776 if id(obj) in memo:
/databricks/python/lib/python3.7/site-packages/joblib/hashing.py in save(self, obj)
240 klass = obj.__class__
241 obj = (klass, ('HASHED', obj.descr))
--> 242 Hasher.save(self, obj)
243
244
/databricks/python/lib/python3.7/site-packages/joblib/hashing.py in save(self, obj)
92 cls = obj.__self__.__class__
93 obj = _MyHash(func_name, inst, cls)
---> 94 Pickler.save(self, obj)
95
96 def memoize(self, obj):
/databricks/python/lib/python3.7/pickle.py in save(self, obj, save_persistent_id)
516 issc = False
517 if issc:
--> 518 self.save_global(obj)
519 return
520
/databricks/python/lib/python3.7/site-packages/joblib/hashing.py in save_global(self, obj, name, pack)
115 Pickler.save_global(self, obj, **kwargs)
116 except pickle.PicklingError:
--> 117 Pickler.save_global(self, obj, **kwargs)
118 module = getattr(obj, "__module__", None)
119 if module == '__main__':
/databricks/python/lib/python3.7/pickle.py in save_global(self, obj, name)
958 raise PicklingError(
959 "Can't pickle %r: it's not found as %s.%s" %
--> 960 (obj, module_name, name)) from None
961 else:
962 if obj2 is not obj:
PicklingError: ("Can't pickle <class 'numpy.dtype[float32]'>: it's not found as numpy.dtype[float32]", 'PicklingError while hashing array([[-0.3997416 , -0.19219466, -0.83981943, ..., -0.9273374 ,\n 1.4046632 , 0.30895016],\n [-0.04274601, -0.12016755, -0.53093857, ..., -0.9320015 ,\n 0.8004919 , 0.14586882],\n [ 0.10363793, 0.21220148, -0.5180615 , ..., -1.103286 ,\n 1.030384 , 0.33772892],\n ...,\n [ 0.45876223, 0.13564155, -0.37127146, ..., -0.24023826,\n 0.6981608 , 0.5868731 ],\n [-0.12448474, -0.12088505, -0.5615971 , ..., -0.42116365,\n 1.4583211 , 0.395956 ],\n [-0.10243232, -0.24882779, 0.15550528, ..., -0.7924694 ,\n 1.1544111 , 0.19003616]], dtype=float32): PicklingError("Can\'t pickle <class \'numpy.dtype[float32]\'>: it\'s not found as numpy.dtype[float32]")')
About this issue
- Original URL
- State: open
- Created 3 years ago
- Reactions: 7
- Comments: 16 (8 by maintainers)
@lmcinnes @Augusttell I am not sure this should be closed as this problem, at least for me and I believe others as well, still persists.
ran into the same problem with numpy 1.20, downgraded to numpy==1.19 and umap worked.
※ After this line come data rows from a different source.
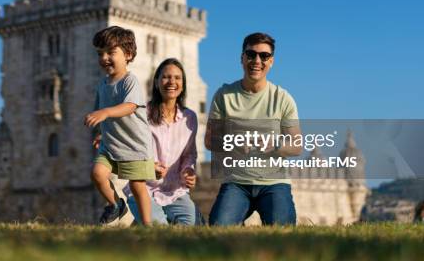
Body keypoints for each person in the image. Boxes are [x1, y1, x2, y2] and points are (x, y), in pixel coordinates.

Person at [206, 32, 303, 226]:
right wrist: (233, 143)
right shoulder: (224, 95)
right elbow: (210, 141)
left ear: (271, 61)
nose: (257, 60)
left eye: (264, 56)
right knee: (218, 227)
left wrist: (274, 146)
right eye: (251, 54)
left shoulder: (283, 98)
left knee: (282, 231)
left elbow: (297, 146)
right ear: (242, 58)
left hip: (274, 184)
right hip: (236, 182)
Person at [85, 26, 155, 225]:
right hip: (110, 143)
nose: (104, 58)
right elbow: (103, 114)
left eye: (111, 52)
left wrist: (105, 112)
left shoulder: (129, 81)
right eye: (101, 53)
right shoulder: (102, 84)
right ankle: (115, 204)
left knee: (137, 186)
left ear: (128, 55)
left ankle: (147, 225)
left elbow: (130, 106)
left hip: (134, 145)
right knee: (97, 174)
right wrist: (101, 133)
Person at [126, 58, 200, 225]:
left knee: (190, 228)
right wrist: (148, 167)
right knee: (160, 230)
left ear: (183, 84)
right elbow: (129, 151)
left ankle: (139, 227)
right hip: (143, 189)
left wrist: (189, 170)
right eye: (166, 77)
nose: (172, 82)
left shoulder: (190, 118)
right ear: (156, 82)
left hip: (175, 191)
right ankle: (144, 223)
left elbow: (189, 154)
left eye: (177, 78)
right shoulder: (141, 114)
@yamengzhang In the worst case if you just want to get working you can simply comment out the relevant lines in you umap installation – the joblib hashing isn’t required; it just speeds things up in certain very specific cases. If you remove the following lines:
https://github.com/lmcinnes/umap/blob/9113f4a3f1fa091e6874134bf26ac98e48c5c7ed/umap/umap_.py#L2572
and
https://github.com/lmcinnes/umap/blob/9113f4a3f1fa091e6874134bf26ac98e48c5c7ed/umap/umap_.py#L2670-L2681
it may actually work (although the numpy issues may rear their head elsewhere – I’m not sure).
numpy 1.20 seems to be causing a variety of issues right now. I don’t think it is the numpy package itself, but the way pip is handling things with dependencies packages that depend on numpy and may, or may not, be built against specific numpy versions. It is, to be honest, quite complicated and beyond my knowledge. I am hoping this will eventually sort itself out over the next few weeks as the upstream issues with numpy 1.20 get sorted out.
I resolved it using the following requirements list:
umap-learn==0.5.0 numpy==1.20.0 scipy==1.5.4 scikit-learn==0.24.1 numba==0.52 pynndescent==0.5.1 tbb==2021.1.1
For me it seem to be some kind of package conflict with the new numpy release.
I suspect there is something going on with dependency resolution / solving with PyPI (or conda, depending on which people are using) that means that depending on exactly what other packages are installed a conflict ends up occurring. That likely means it is going to be something subtle in other packages installed, and what their dependencies are, that will result in something going astray. It is going to make it hard to track down. Realistically nothing has changed in the umap-learn released, but numpy 1.20 seems to have had some flow on effects. Starting from a clean virtual environment may be one option to get something working.